Un gars de 14 ans Il aurait connu un vrai cauchemar parmi les bureaux scolaires, dans un institut de la province de Brindisi. Selon la plainte déposée par les parents, cela aurait été insulté, moqué et même attaqué physiquement de ses propres camarades de classe. Souffle au cou, blessures sur le bras, et tous également documentés par Vidéos enregistrées avec des téléphones mobiles.
Une situation qui, toujours selon les membres de la famille, serait restée sans réponse pendant des mois par le contexte scolaire. Le point culminant? Là rejet des examens de réparation de septembrequi a poussé la famille à se tourner vers les deux Tribunal pénal les deux administratif.
Et c'est ici que le Goudronavec une décision qui ouvre des scénarios importants.
L'utilisation du goudron et la suspension des documents
Avec la phrase n.444 / 2025, déposée le 23 septembre, la Cour administratif régional apule En fait, il a suspendu les mesures des examens finaux de scrutin et de réparation. Dans le décret, le président de la deuxième section a décrit un contexte délicat: le chemin de l'école du garçon aurait été « marqué par le harcèlement subi à l'école par ses coéquipiers ».
Le goudron a souligné que, en présence de tels épisodes déjà certificatsl'école aurait dû activer Chemins didactiques personnalisés Pour garantir le droit d'étudier le mineur. Non seulement cela: le décret met également en évidence manque de motivation par le conseil de classe dans les évaluations finales et appelle le Déclarations collectées dans l'examen minutieuxce qui rend nécessaire de refléter plus large sur les effets de l'intimidation dans le processus d'apprentissage.
Un nouvel examen de cas
Le goudron a ordonné à l'administration de l'école de procéder avec un Nouvelle évaluation détailléefixant le 30 septembre Pour examiner à nouveau l'affaire.
Le prochain arrêt sera le 20 octobrela date de la chambre du Conseil collégial, qui fera face à l'appel d'une manière plus large et plus profonde.
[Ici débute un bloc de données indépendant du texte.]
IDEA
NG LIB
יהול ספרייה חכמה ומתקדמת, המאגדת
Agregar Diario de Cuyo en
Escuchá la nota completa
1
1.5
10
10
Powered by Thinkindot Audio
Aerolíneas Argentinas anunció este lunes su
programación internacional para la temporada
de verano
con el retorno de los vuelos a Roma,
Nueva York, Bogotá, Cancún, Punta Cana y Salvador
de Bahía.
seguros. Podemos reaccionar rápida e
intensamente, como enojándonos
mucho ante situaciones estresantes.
En attendant, l'histoire reste ouverte même devant le justice pénalequi devra clarifier les responsabilités directes des épisodes d'intimidation subis par l'étudiant.
Une question de droits
Le jeu est donc joué sur deux fronts: d'une part la protection du mineur contre le Conduite en lessivede l'autre la reconnaissance de son Droit à l'inclusion de l'école.
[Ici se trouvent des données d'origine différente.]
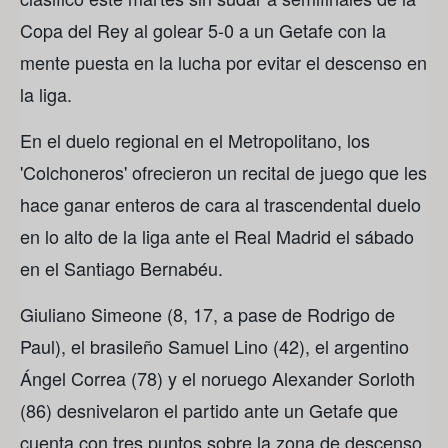
Copa del Rey al golear 5-0 a un Getafe con la
mente puesta en la lucha por evitar el descenso en
la liga.
En el duelo regional en el Metropolitano, los
'Colchoneros' ofrecieron un recital de juego que les
hace ganar enteros de cara al trascendental duelo
en lo alto de la liga ante el Real Madrid el sábado
en el Santiago Bernabéu.
Giuliano Simeone (8, 17, a pase de Rodrigo de
Paul), el brasileño Samuel Lino (42), el argentino
Ángel Correa (78) y el noruego Alexander Sorloth
(86) desnivelaron el partido ante un Getafe que
cuenta con tres puntos sobre la zona de descenso,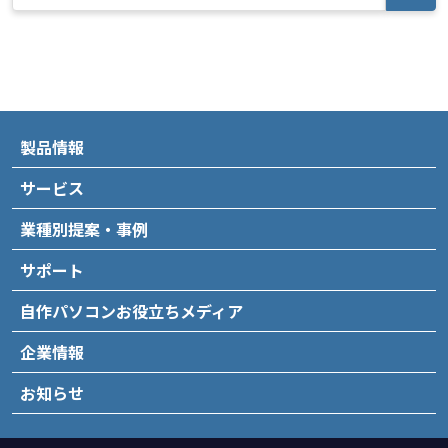
製品情報
サービス
業種別提案・事例
サポート
自作パソコンお役立ちメディア
企業情報
お知らせ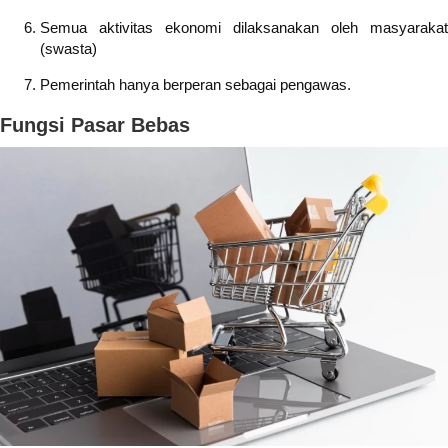
Semua aktivitas ekonomi dilaksanakan oleh masyarakat
(swasta)
Pemerintah hanya berperan sebagai pengawas.
Fungsi Pasar Bebas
Plus généralement, l'histoire tourne sur les projecteurs sur un point crucial: lorsque l'intimidation grave directement sur le chemin de l'éducation, il ne peut être prétendu être rien. L'école, remise en question, est tenue de garantir non seulement des évaluations et des votes, mais aussi un contexte sûr et respectueux pour chaque élève.